This embodiment is also clearly replicable with the first embodiment described above in which there is only one piston 9a, instead of two pistons 9a and 9b.

Figure 4 shows a second example of apparatus 100’ in which the regulation device 1 is present in its first embodiment or, alternatively, in its second embodiment.

In particular, this refrigeration apparatus 100’ comprises a closed circuit C within which a flow rate P of a refrigerant fluid circulates, a compressor 101, a cooling device 102, an evaporator 103 from which a first flow rate XI flows out and at least one expansion valve 104, and at least one regulation device 1 of the type described above, or in any case according to one or more of claims 1 to 8. The compressor 101 is of the reciprocating type, however in another embodiment this compressor 101 may also be of another type without thereby departing from the scope of protection of the present invention. The closed circuit C further comprises an economiser branch 105 along which a second flow rate of refrigerant fluid X2 flows. This economiser branch 105 fluidically connects a length of the closed circuit comprised between the cooling device 102 and the expansion valve 104, and a length comprised between the evaporator 104 and the compressor 101. The reciprocating compressor 2 of the regulation device 1 has, at the inlet, a first flow rate XI exiting the evaporator 104. The rotary valve 51 (in figure 4 only schematically shown) has the aforementioned second flow rate X2 circulating along the economiser branch 105 at the inlet, wherein said outlet line 51b of the rotary valve 51 is connected to the inlet line of the compressor 101 downstream of the reciprocating compressor 2. The economiser branch 105 comprises a heat exchanger 106 and a separator tank (or also known as a “flash tank”) for containing the refrigerant 107. Prior to the inflow to this tank 107, downstream of the heat exchanger 106, along the line there is a valve 120 for regulating the pressure of the refrigerant fluid entering the separator tank 120. Along this economiser branch 105, the pressure of the refrigerant fluid is identical to that present in the separating tank 107 but lower than that at the outlet of the cooling device 102. This apparatus 100’ also comprises a second economiser branch 110 along which a further flow rate X3 of refrigerant fluid flows. This second economiser branch 110, in a known manner, comprises a further expansion valve 111 and a heat exchanger 112. This further economiser branch 110 fluidically connects a length of the closed circuit C comprised between the inlet of the economiser branch 105 and the expansion valve 104, and a length comprised between the reciprocating compressor 2 and the compressor 101.

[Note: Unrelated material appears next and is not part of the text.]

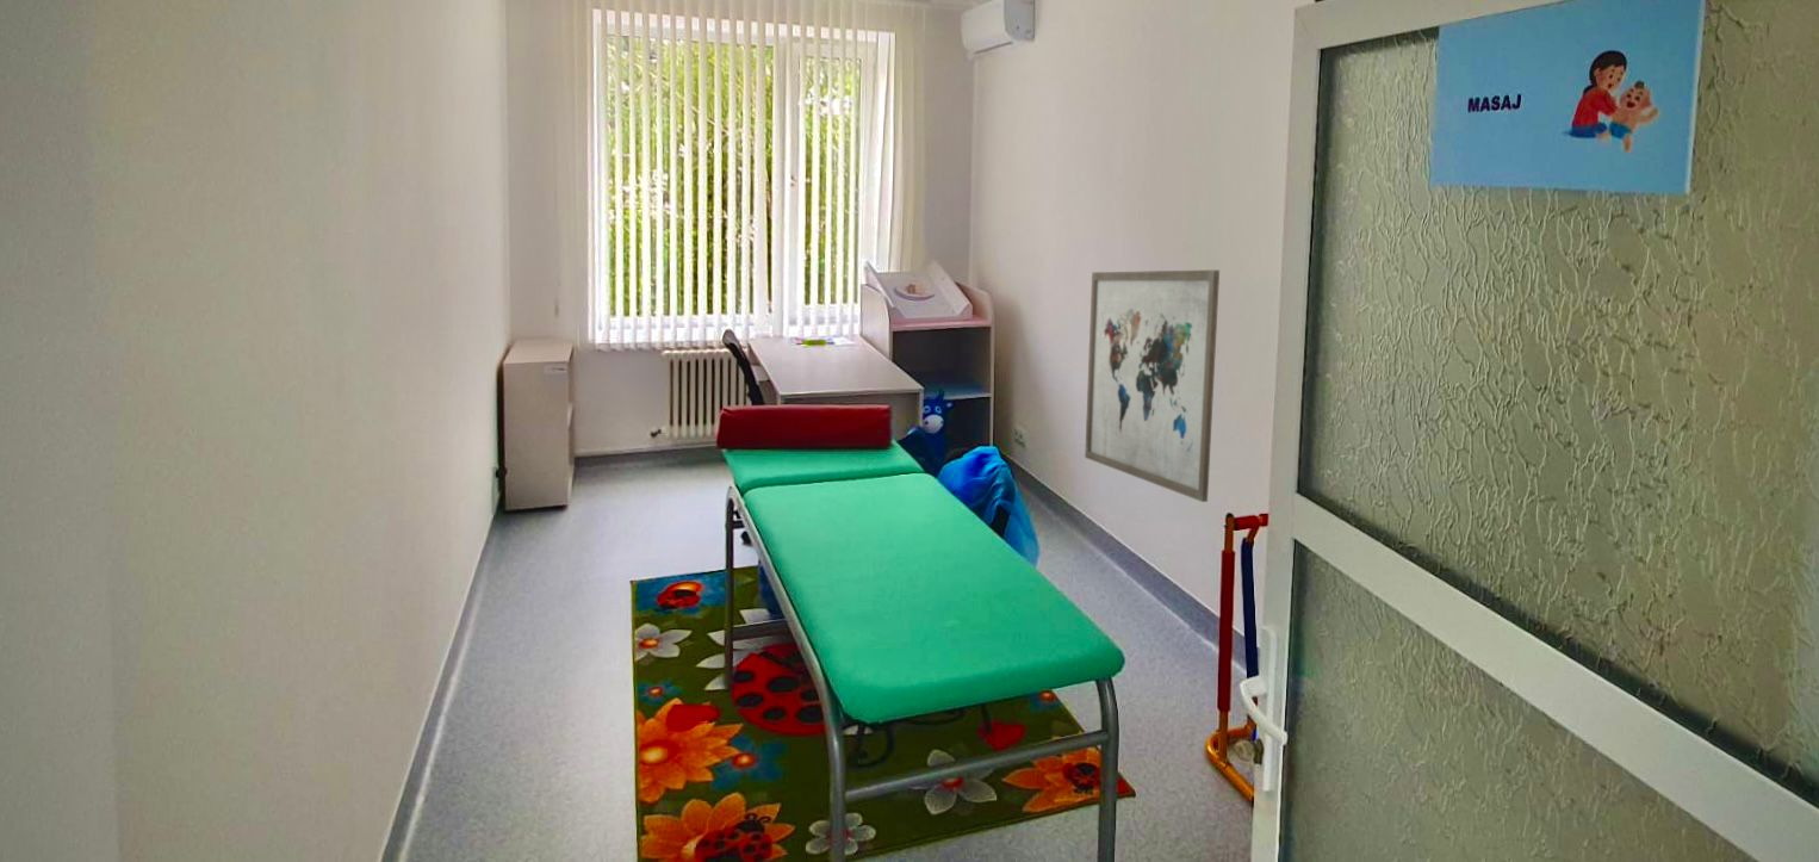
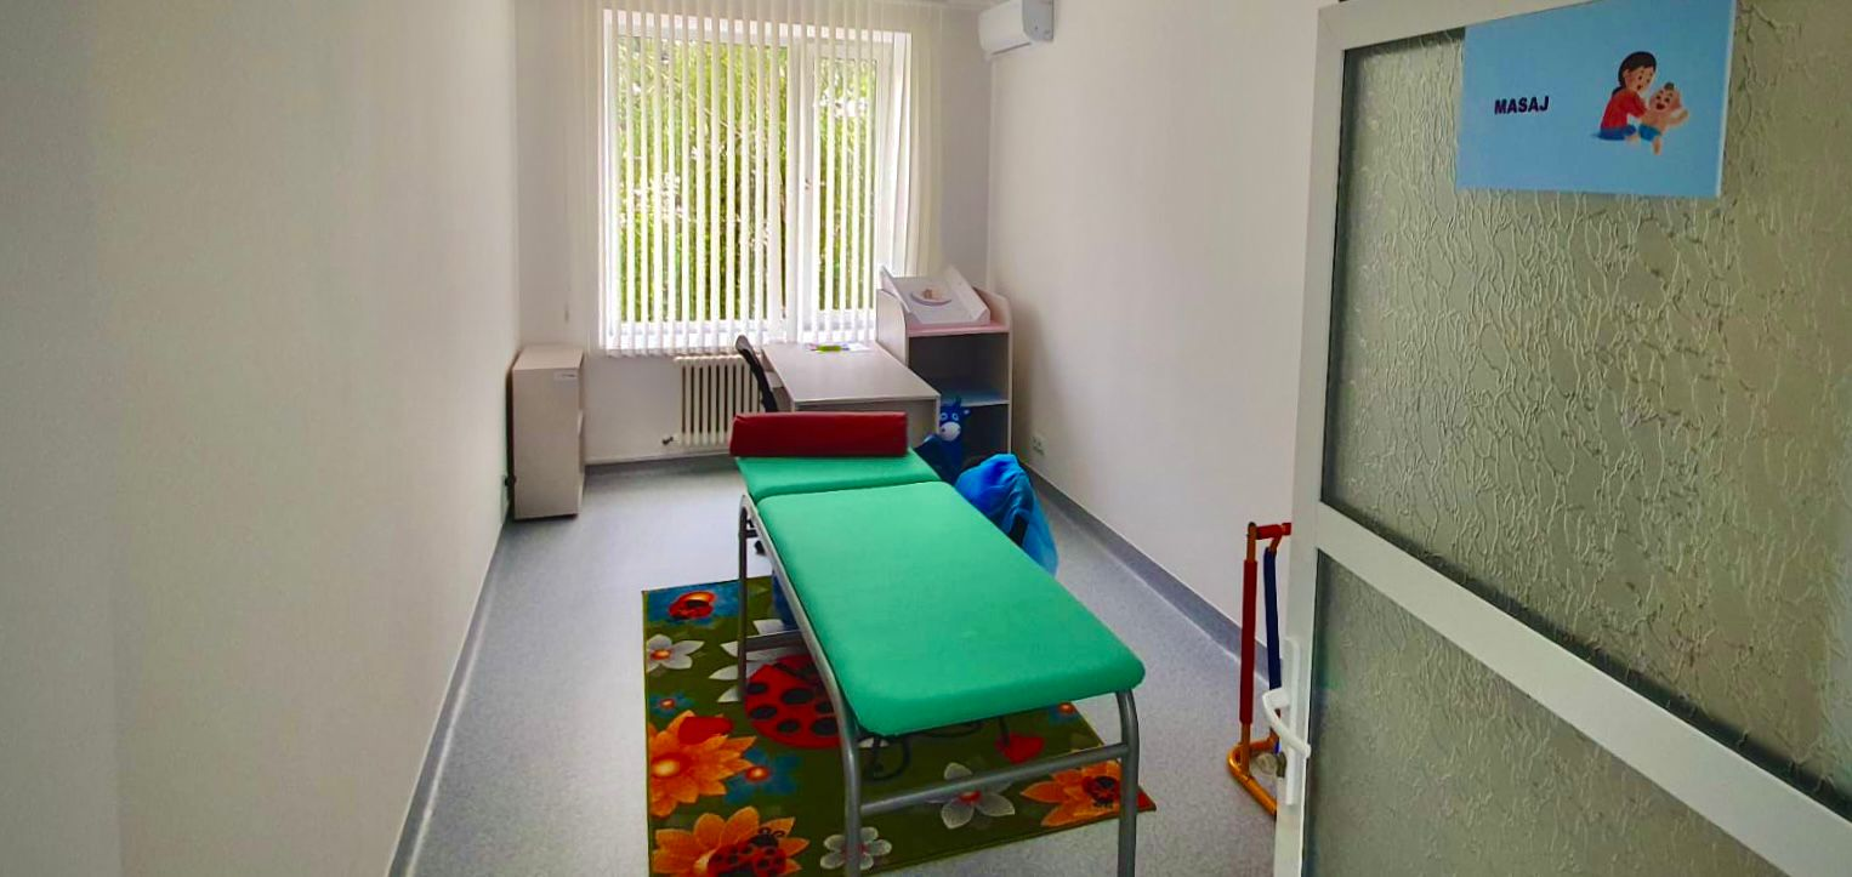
- wall art [1084,269,1221,503]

In this embodiment, the regulation device 1 comprises a pressure sensor 58 arranged along the inlet line 51a to the rotary valve 51, therefore, along the economiser branch 105 along which the second flow rate X2 flows. This pressure sensor 58 is functionally connected to the control unit 57. This allows to vary the speed of the rotary valve 51 and, thus, also to vary the pressure of the flow rate exiting the reciprocating compressor 2. The outlet line 51b of the rotary valve 51 is connected downstream of the reciprocating compressor 2 and upstream of the compressor 101. The outlet line 51b, in particular, is connected to the closed circuit upstream of the outlet line of the further economiser branch 110.

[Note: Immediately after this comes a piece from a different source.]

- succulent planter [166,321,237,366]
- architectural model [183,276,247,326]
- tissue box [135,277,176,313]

In figure 5, a further apparatus 100” is shown in which the regulation device 1 is used according to the invention.

This refrigeration apparatus 100" comprises a closed circuit C within which a flow rate P of a refrigerant fluid circulates, a compressor 101, a cooling device 102, an evaporator 103 and a regulation device 1 according to one of the embodiments described above and, in any case, according to one or more of claims 1 to 8. The reciprocating compressor 2 of the regulation device 1 has the first flow rate XI exiting the evaporator 103 at the inlet and the rotary valve 51 has the flow rate X2 exiting the refrigeration device 102 at the inlet, the outlet line 51b of the rotary valve 51 is connected to the evaporator 103. In practice, according to this configuration, the flow rate P of refrigerant fluid circulating within the closed circuit C is identical to the first flow rate XI of refrigerant fluid and the second flow rate X2 of refrigerant fluid. This apparatus 100” is devoid of an expansion valve, therefore the thermodynamic condition which would be implemented by means of such valve in the apparatus shown in figure 4, is implemented within the second chamber 20 and/or the further second chamber 20’ (in the case of use of the second embodiment of the invention).

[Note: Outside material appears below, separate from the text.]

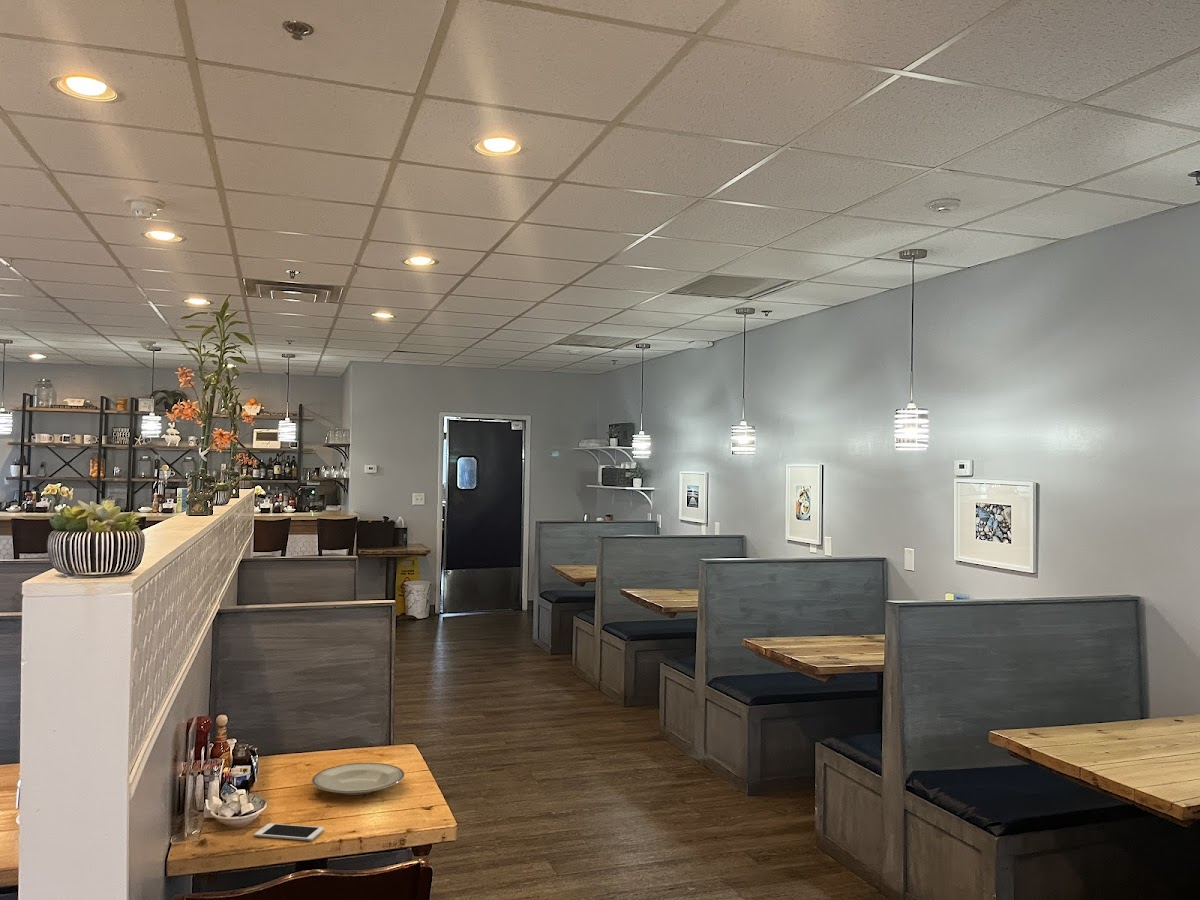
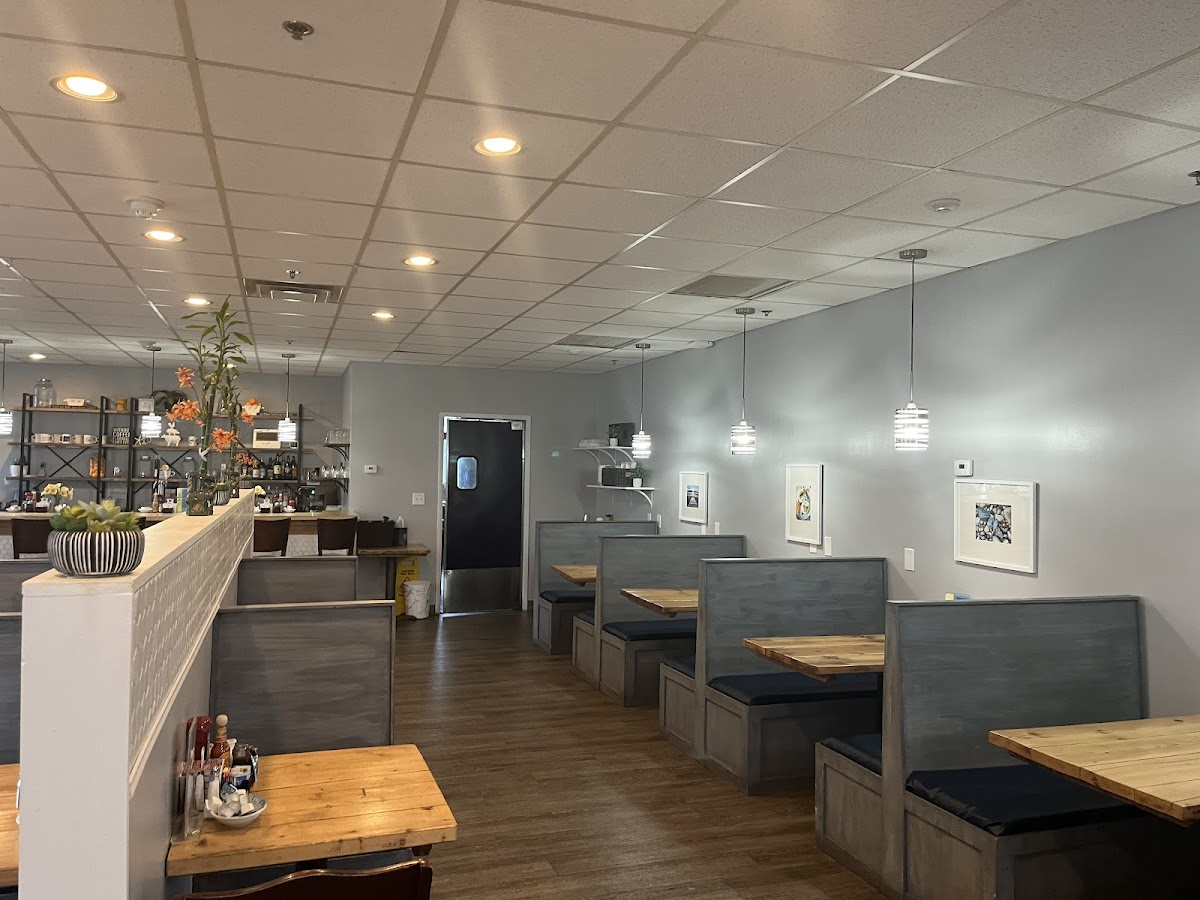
- cell phone [253,822,325,842]
- plate [311,762,405,796]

In this embodiment, the regulation device 1 comprises a pressure sensor 59 and a temperature sensor 60 which are arranged along the inlet line 2a of the reciprocating compressor 2 and are functionally connected to the control unit 57 downstream of the evaporator 103.

This way, the regulation of the switching speed of the rotary valve 51 is based on the pressure and temperature parameters of the fluid exiting the evaporator 103. Therefore, the apparatus 100” is optimised to achieve the best possible performance at the evaporator 103.

The regulation device 1, in accordance with the first embodiment of the invention, operates according to a certain method. This method is also equivalently used for the device 1 in accordance with the second embodiment of the invention.

This method for operating the regulation device 1 comprises the steps of: a) allowing the inflow of a first flow rate XI of refrigerant fluid within the first chamber 10 of the cylinder 7 of the reciprocating compressor 2; b) allowing the inflow of a second flow rate X2 of refrigerant fluid within the second chamber 20 of the cylinder of the reciprocating compressor 2 to control the displacement of the first piston 9a and compress the refrigerant fluid of the first flow rate XI, which is contained in said first chamber 10; c) re-entering the second flow rate X2 of refrigerant fluid into the closed circuit C during the displacement of the first piston 9a during the step of suctioning said first flow rate of refrigerant fluid, during said step a); wherein step c) comprises step cl) of rotating the rotary valve 51 to the first position Pl in such a way as to assume at least one first radial position Pl, in which the fluidic communication between the inlet line 51a to the rotary valve 51 and the second chamber 20 for the inflow of the second flow rate X2 to the second chamber 20 and the compression of the first flow rate XI contained in the first chamber 10, is allowed through the passage 52a, and step c2) of rotating the rotary valve 51 to the second radial position P2, in which the fluidic communication between the second chamber 20 and the outlet line 51b of the rotary valve 51, is allowed through the passage 52a for the suction of refrigerant fluid within the first chamber 10.

Further, the method comprises step d) of regulating the switching speed of the rotary valve 51 from the first radial position Pl to the second radial position P2, depending on the pressure of the refrigerant fluid entering the rotary valve 51 or depending on the pressure and temperature of the refrigerant fluid entering the first chamber 10 of the reciprocating compressor 2, or depending on the position reached by the first piston 9a of the reciprocating compressor 2 within the cylinder 7.